OK Cafe, founded in 1987, is a restaurant in Atlanta, Georgia, that serves breakfast, lunch, and dinner every day. The restaurant, known for its Southern comfort food, has been featured in Forbes, Southern Living, and Ladies Home Journal. In a review of OK Cafe, Atlanta Intown wrote, "Time stands still at the OK Cafe. It’s predictable, delivering all the comfort foods of Southern living that this restaurant has perfected over its very many years as an Atlanta landmark."

== Controversies ==

=== Flag controversy ===
Until mid-2020, OK Cafe prominently displayed the former flag of Georgia in its dining room, which contains the Confederate battle flag. Despite being perceived as a racist celebration of the Confederacy, the restaurant kept the flag for years. After previously defending the presence of the flag, owner Susan DeRose took the flag down in June 2020.

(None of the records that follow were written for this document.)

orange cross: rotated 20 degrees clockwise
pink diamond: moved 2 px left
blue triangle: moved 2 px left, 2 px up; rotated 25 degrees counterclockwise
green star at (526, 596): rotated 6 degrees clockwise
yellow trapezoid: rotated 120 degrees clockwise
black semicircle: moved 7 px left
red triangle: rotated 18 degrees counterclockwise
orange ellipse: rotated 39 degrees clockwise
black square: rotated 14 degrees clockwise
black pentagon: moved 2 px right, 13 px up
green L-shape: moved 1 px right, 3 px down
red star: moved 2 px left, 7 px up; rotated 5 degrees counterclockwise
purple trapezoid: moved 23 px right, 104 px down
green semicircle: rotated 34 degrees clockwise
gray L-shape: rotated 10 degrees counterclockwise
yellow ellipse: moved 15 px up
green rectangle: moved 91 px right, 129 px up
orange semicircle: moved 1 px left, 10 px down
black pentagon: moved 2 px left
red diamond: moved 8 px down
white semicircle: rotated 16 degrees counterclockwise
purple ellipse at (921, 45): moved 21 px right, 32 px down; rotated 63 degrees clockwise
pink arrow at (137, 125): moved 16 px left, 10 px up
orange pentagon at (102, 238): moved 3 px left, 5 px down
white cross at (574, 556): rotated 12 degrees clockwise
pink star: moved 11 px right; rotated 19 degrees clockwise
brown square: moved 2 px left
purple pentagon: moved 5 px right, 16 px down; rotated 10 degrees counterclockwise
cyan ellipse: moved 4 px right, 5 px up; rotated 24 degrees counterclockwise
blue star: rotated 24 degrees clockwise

Former flag of the state of Georgia on display in the OK Cafe dining room until 2020

=== Protests ===
In response to a youth-organised Black Lives Matter protest known as Buckhead4BlackLives organised near the cafe that marched towards the Georgia Governor's Mansion in June 2020 in the wake of the murder of George Floyd, the cafe put on display a sign that read "Lives That Matter Are Made With Positive Purpose," an apparent attempt to counter-protest the student-led protest, which had roughly 2,000–3,000 attendees, including former Atlanta Falcons head coach Dan Quinn and radio personality Frank Ski. In addition, signs that read "Law & Order = Peace" and "OK Cafe loves America" were also put on display by the Cafe. Cafe Owner Susan DeRose defended her counter protest, expressing that she was "offended" by the Black Lives Matter protest, whose organizers she referred to as "spoiled children."

== Fire ==
In December 2014, the restaurant was damaged in a fire and did not reopen until October of the following year. A firefighter suffered minor injuries from a fall suffered during the cleanup of the restaurant following the fire.